| What to do |
Write out the entries once more, exactly as they appear.

| Data under study |
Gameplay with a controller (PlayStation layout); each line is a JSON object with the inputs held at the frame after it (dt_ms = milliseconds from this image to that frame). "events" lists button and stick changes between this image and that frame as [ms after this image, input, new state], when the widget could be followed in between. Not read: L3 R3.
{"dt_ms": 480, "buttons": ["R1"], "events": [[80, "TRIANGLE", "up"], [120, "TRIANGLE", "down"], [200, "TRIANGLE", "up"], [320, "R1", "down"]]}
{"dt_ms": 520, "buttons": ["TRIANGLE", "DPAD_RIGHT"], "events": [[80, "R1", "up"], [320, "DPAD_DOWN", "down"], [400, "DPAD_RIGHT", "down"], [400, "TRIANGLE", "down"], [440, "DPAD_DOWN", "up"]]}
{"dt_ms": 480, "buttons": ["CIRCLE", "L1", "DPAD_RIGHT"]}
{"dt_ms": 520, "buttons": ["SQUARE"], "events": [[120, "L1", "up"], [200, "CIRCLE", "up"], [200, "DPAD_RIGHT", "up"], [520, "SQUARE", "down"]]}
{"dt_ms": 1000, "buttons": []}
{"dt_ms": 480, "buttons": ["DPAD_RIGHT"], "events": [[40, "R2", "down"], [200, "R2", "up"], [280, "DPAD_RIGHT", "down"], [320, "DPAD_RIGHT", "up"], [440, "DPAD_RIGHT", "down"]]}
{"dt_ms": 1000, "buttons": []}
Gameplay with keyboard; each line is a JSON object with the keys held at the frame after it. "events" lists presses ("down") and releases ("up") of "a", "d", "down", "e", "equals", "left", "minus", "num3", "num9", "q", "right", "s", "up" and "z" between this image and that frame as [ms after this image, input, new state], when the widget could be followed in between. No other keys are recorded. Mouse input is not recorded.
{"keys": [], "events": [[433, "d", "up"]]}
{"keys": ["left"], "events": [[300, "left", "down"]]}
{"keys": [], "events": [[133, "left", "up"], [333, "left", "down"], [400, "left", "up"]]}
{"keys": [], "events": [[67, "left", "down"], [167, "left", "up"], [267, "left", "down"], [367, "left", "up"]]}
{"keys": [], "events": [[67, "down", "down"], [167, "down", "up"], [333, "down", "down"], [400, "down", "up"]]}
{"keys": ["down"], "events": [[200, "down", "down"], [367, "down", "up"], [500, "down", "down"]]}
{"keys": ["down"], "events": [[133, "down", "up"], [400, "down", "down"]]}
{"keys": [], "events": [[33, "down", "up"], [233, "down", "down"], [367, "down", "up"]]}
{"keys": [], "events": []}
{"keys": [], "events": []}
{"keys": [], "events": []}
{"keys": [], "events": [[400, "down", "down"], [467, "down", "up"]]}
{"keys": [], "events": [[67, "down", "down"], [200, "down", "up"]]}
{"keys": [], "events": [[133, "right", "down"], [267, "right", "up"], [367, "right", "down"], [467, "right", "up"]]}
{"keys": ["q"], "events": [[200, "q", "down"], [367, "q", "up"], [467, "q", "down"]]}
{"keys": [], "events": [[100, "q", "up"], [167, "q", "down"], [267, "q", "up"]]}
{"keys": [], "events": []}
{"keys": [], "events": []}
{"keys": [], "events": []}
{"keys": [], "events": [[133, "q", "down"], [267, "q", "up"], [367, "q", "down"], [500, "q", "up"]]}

| Exercise result |
Gameplay with a controller (PlayStation layout); each line is a JSON object with the inputs held at the frame after it (dt_ms = milliseconds from this image to that frame). "events" lists button and stick changes between this image and that frame as [ms after this image, input, new state], when the widget could be followed in between. Not read: L3 R3.
{"dt_ms": 480, "buttons": ["R1"], "events": [[80, "TRIANGLE", "up"], [120, "TRIANGLE", "down"], [200, "TRIANGLE", "up"], [320, "R1", "down"]]}
{"dt_ms": 520, "buttons": ["TRIANGLE", "DPAD_RIGHT"], "events": [[80, "R1", "up"], [320, "DPAD_DOWN", "down"], [400, "DPAD_RIGHT", "down"], [400, "TRIANGLE", "down"], [440, "DPAD_DOWN", "up"]]}
{"dt_ms": 480, "buttons": ["CIRCLE", "L1", "DPAD_RIGHT"]}
{"dt_ms": 520, "buttons": ["SQUARE"], "events": [[120, "L1", "up"], [200, "CIRCLE", "up"], [200, "DPAD_RIGHT", "up"], [520, "SQUARE", "down"]]}
{"dt_ms": 1000, "buttons": []}
{"dt_ms": 480, "buttons": ["DPAD_RIGHT"], "events": [[40, "R2", "down"], [200, "R2", "up"], [280, "DPAD_RIGHT", "down"], [320, "DPAD_RIGHT", "up"], [440, "DPAD_RIGHT", "down"]]}
{"dt_ms": 1000, "buttons": []}
Gameplay with keyboard; each line is a JSON object with the keys held at the frame after it. "events" lists presses ("down") and releases ("up") of "a", "d", "down", "e", "equals", "left", "minus", "num3", "num9", "q", "right", "s", "up" and "z" between this image and that frame as [ms after this image, input, new state], when the widget could be followed in between. No other keys are recorded. Mouse input is not recorded.
{"keys": [], "events": [[433, "d", "up"]]}
{"keys": ["left"], "events": [[300, "left", "down"]]}
{"keys": [], "events": [[133, "left", "up"], [333, "left", "down"], [400, "left", "up"]]}
{"keys": [], "events": [[67, "left", "down"], [167, "left", "up"], [267, "left", "down"], [367, "left", "up"]]}
{"keys": [], "events": [[67, "down", "down"], [167, "down", "up"], [333, "down", "down"], [400, "down", "up"]]}
{"keys": ["down"], "events": [[200, "down", "down"], [367, "down", "up"], [500, "down", "down"]]}
{"keys": ["down"], "events": [[133, "down", "up"], [400, "down", "down"]]}
{"keys": [], "events": [[33, "down", "up"], [233, "down", "down"], [367, "down", "up"]]}
{"keys": [], "events": []}
{"keys": [], "events": []}
{"keys": [], "events": []}
{"keys": [], "events": [[400, "down", "down"], [467, "down", "up"]]}
{"keys": [], "events": [[67, "down", "down"], [200, "down", "up"]]}
{"keys": [], "events": [[133, "right", "down"], [267, "right", "up"], [367, "right", "down"], [467, "right", "up"]]}
{"keys": ["q"], "events": [[200, "q", "down"], [367, "q", "up"], [467, "q", "down"]]}
{"keys": [], "events": [[100, "q", "up"], [167, "q", "down"], [267, "q", "up"]]}
{"keys": [], "events": []}
{"keys": [], "events": []}
{"keys": [], "events": []}
{"keys": [], "events": [[133, "q", "down"], [267, "q", "up"], [367, "q", "down"], [500, "q", "up"]]}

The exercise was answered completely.